▸ **Saved data entries**
*** Block opens ***

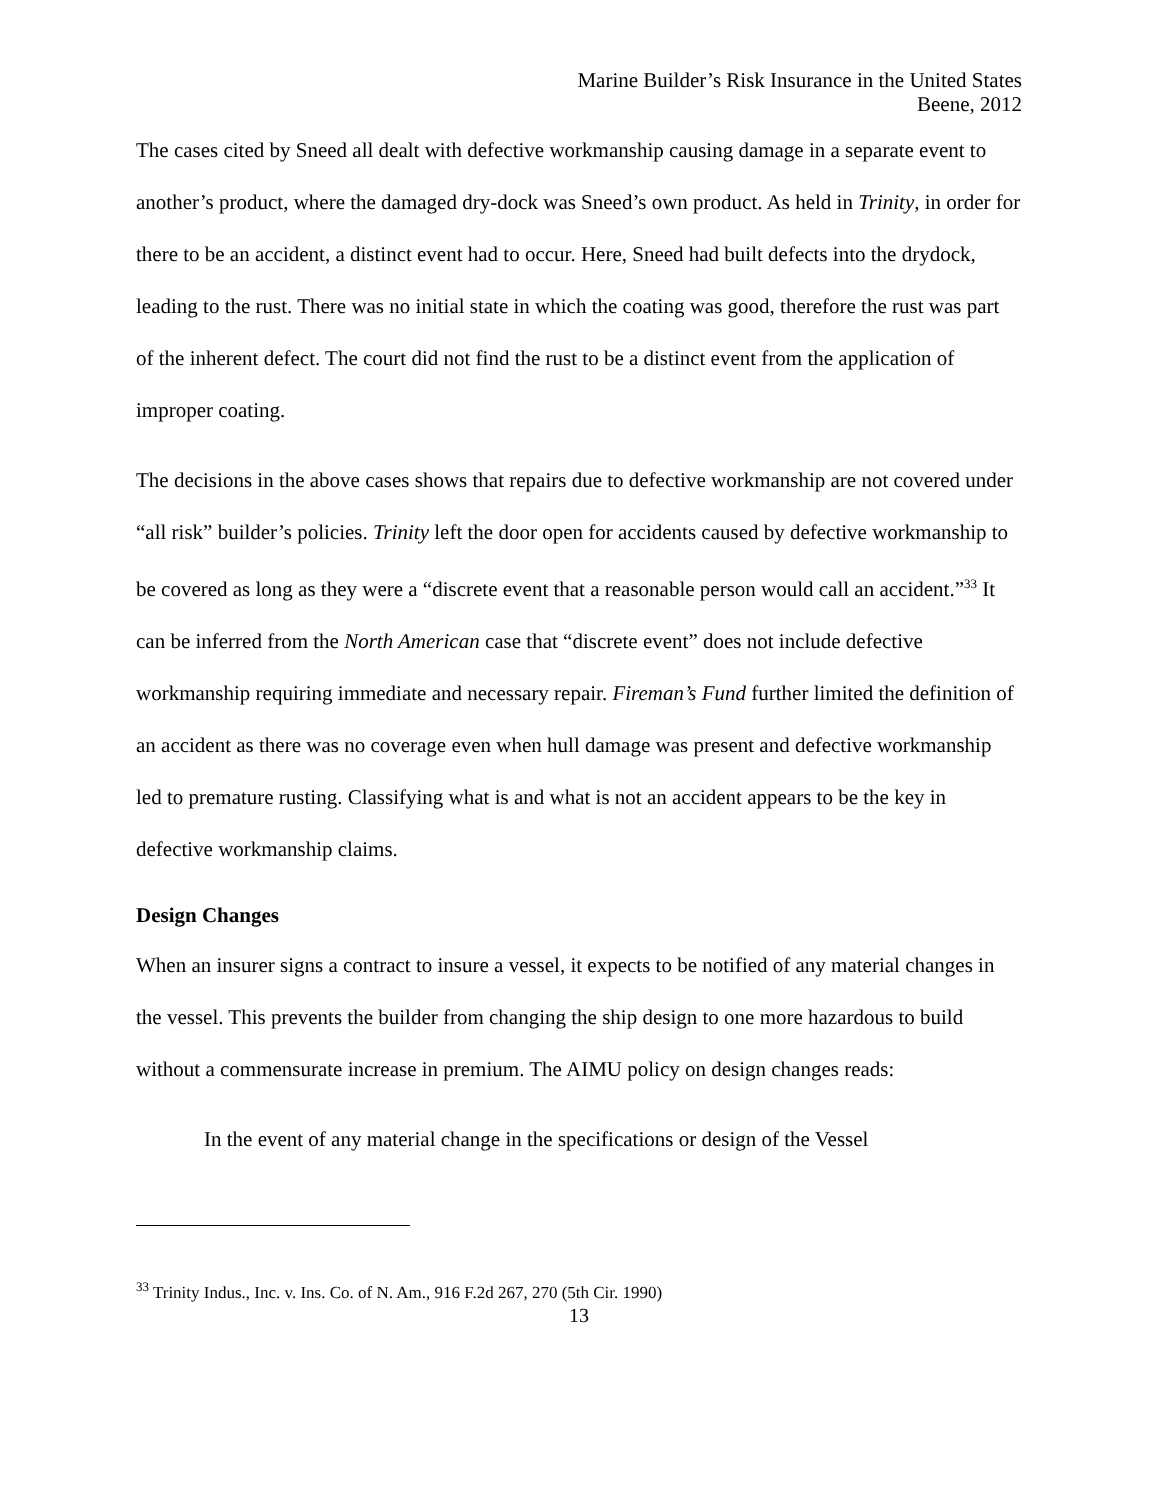Marine Builder’s Risk Insurance in the United States
Beene, 2012
The cases cited by Sneed all dealt with defective workmanship causing damage in a separate event to another’s product, where the damaged dry-dock was Sneed’s own product. As held in Trinity, in order for there to be an accident, a distinct event had to occur. Here, Sneed had built defects into the drydock, leading to the rust. There was no initial state in which the coating was good, therefore the rust was part of the inherent defect. The court did not find the rust to be a distinct event from the application of improper coating.
The decisions in the above cases shows that repairs due to defective workmanship are not covered under “all risk” builder’s policies. Trinity left the door open for accidents caused by defective workmanship to be covered as long as they were a “discrete event that a reasonable person would call an accident.”<sup>33</sup> It can be inferred from the North American case that “discrete event” does not include defective workmanship requiring immediate and necessary repair. Fireman’s Fund further limited the definition of an accident as there was no coverage even when hull damage was present and defective workmanship led to premature rusting. Classifying what is and what is not an accident appears to be the key in defective workmanship claims.
Design Changes
When an insurer signs a contract to insure a vessel, it expects to be notified of any material changes in the vessel. This prevents the builder from changing the ship design to one more hazardous to build without a commensurate increase in premium. The AIMU policy on design changes reads:
In the event of any material change in the specifications or design of the Vessel
<sup>33</sup> Trinity Indus., Inc. v. Ins. Co. of N. Am., 916 F.2d 267, 270 (5th Cir. 1990)
13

*** Block closes ***

▸ **PROBLEM DETAILS**
The records are to be returned verbatim. Skip any picture they contain.

▸ **EXERCISE SOLUTION**
Marine Builder’s Risk Insurance in the United States
Beene, 2012
The cases cited by Sneed all dealt with defective workmanship causing damage in a separate event to another’s product, where the damaged dry-dock was Sneed’s own product. As held in Trinity, in order for there to be an accident, a distinct event had to occur. Here, Sneed had built defects into the drydock, leading to the rust. There was no initial state in which the coating was good, therefore the rust was part of the inherent defect. The court did not find the rust to be a distinct event from the application of improper coating.
The decisions in the above cases shows that repairs due to defective workmanship are not covered under “all risk” builder’s policies. Trinity left the door open for accidents caused by defective workmanship to be covered as long as they were a “discrete event that a reasonable person would call an accident.”<sup>33</sup> It can be inferred from the North American case that “discrete event” does not include defective workmanship requiring immediate and necessary repair. Fireman’s Fund further limited the definition of an accident as there was no coverage even when hull damage was present and defective workmanship led to premature rusting. Classifying what is and what is not an accident appears to be the key in defective workmanship claims.
Design Changes
When an insurer signs a contract to insure a vessel, it expects to be notified of any material changes in the vessel. This prevents the builder from changing the ship design to one more hazardous to build without a commensurate increase in premium. The AIMU policy on design changes reads:
In the event of any material change in the specifications or design of the Vessel
<sup>33</sup> Trinity Indus., Inc. v. Ins. Co. of N. Am., 916 F.2d 267, 270 (5th Cir. 1990)
13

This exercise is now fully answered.